Our strategy to improve the efficacy of AML cell vaccines is to increase their immune stimulatory activity by viral mediated transfer of a unique combination of three genes. Viral constructs express 1) a protein required to initiate recognition by immune cells, CD80, 2) a hormone shown to stimulate unprecedented levels of anti-tumor immunity, IL-15, and 3) a carrier protein required for efficient production and secretion of IL-15 in leukemic cells, IL-15 receptor alpha (IL-15Ra). For proof of concept studies, vaccines were made by inactivating mouse AML cells with x-ray treatment to prevent introduction of live leukemia cells with skin injections. Serial vaccination with AML cells, in the absence of viral modification, was minimally effective in slowing progression of disease in leukemia-bearing mice. However, injection of mouse leukemia vaccines engineered to express IL-15/IL-15Ra/CD80, induced immune responses that permanently eradicated leukemia in 80% of vaccinated mice.
We now propose to test the effects of engineered, patient-derived AML cell vaccines in stimulating effective anti-leukemic responses. The function of a newly constructed lentivirus expressing human IL-15, IL-15Ra, and CD80, has already been validated in selected patient AML samples.

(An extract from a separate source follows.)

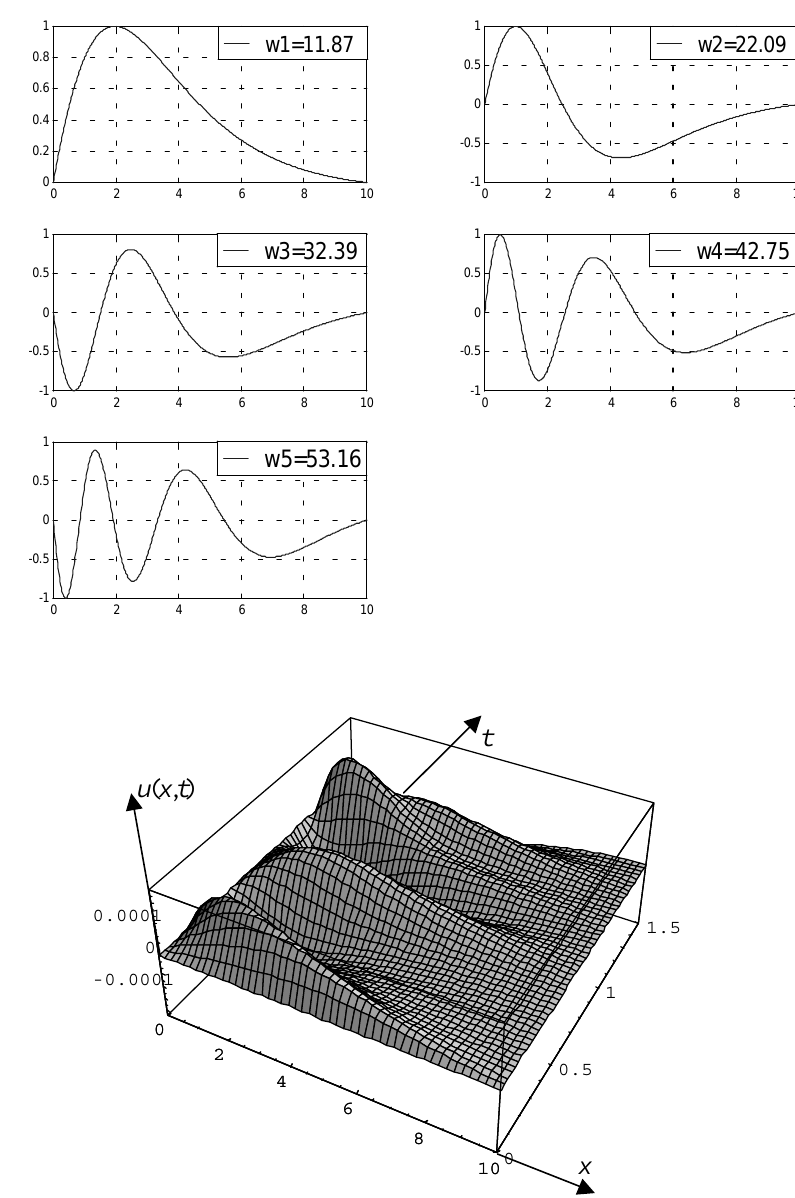
Fig. 6. First five eigenfunctions and time response of an aluminum fixed-free rod with an exponentially increasing modulus of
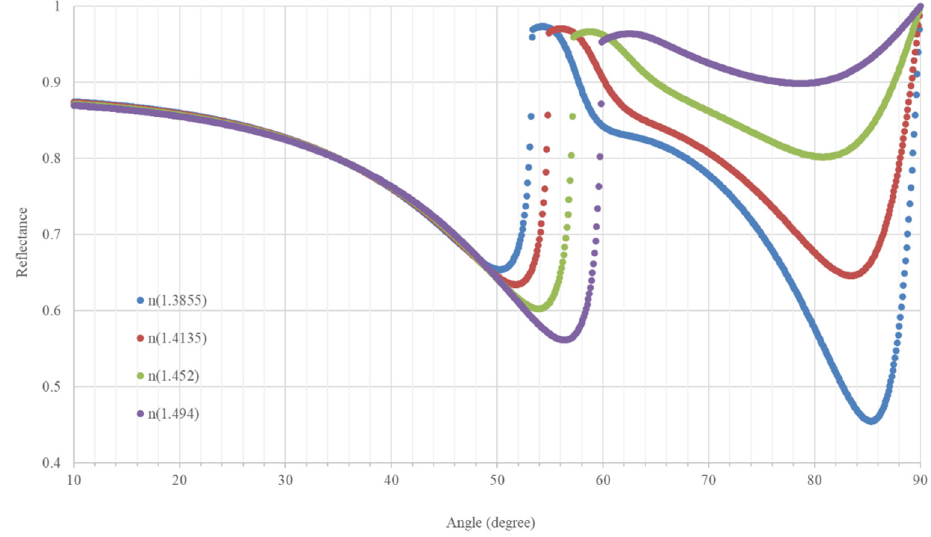
Figure 2. Reflectance curves as a function of the angle of incidence of the light in the prism for the range of refractive index values.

Our aims are to: 1) quantify the level and duration of transferred gene expression in human AML; 2) evaluate the responses of immune cells from normal and leukemic individuals after stimulation with IL-15/IL-15Ra/CD80-expressing human AML cell vaccines. Responses will be evaluated both in cell culture, and by transplanting responding immune cells and human AML cells into immune deficient mouse models; 3) test the specificity of immune responses stimulated by IL-15/IL-15Ra/CD80-expressing AML cell vaccines by comparing effects of stimulated immune cells on AML versus normal bone marrow cells. The additional data provided by these studies will support the design and application for funding of a Phase 1 vaccine trial.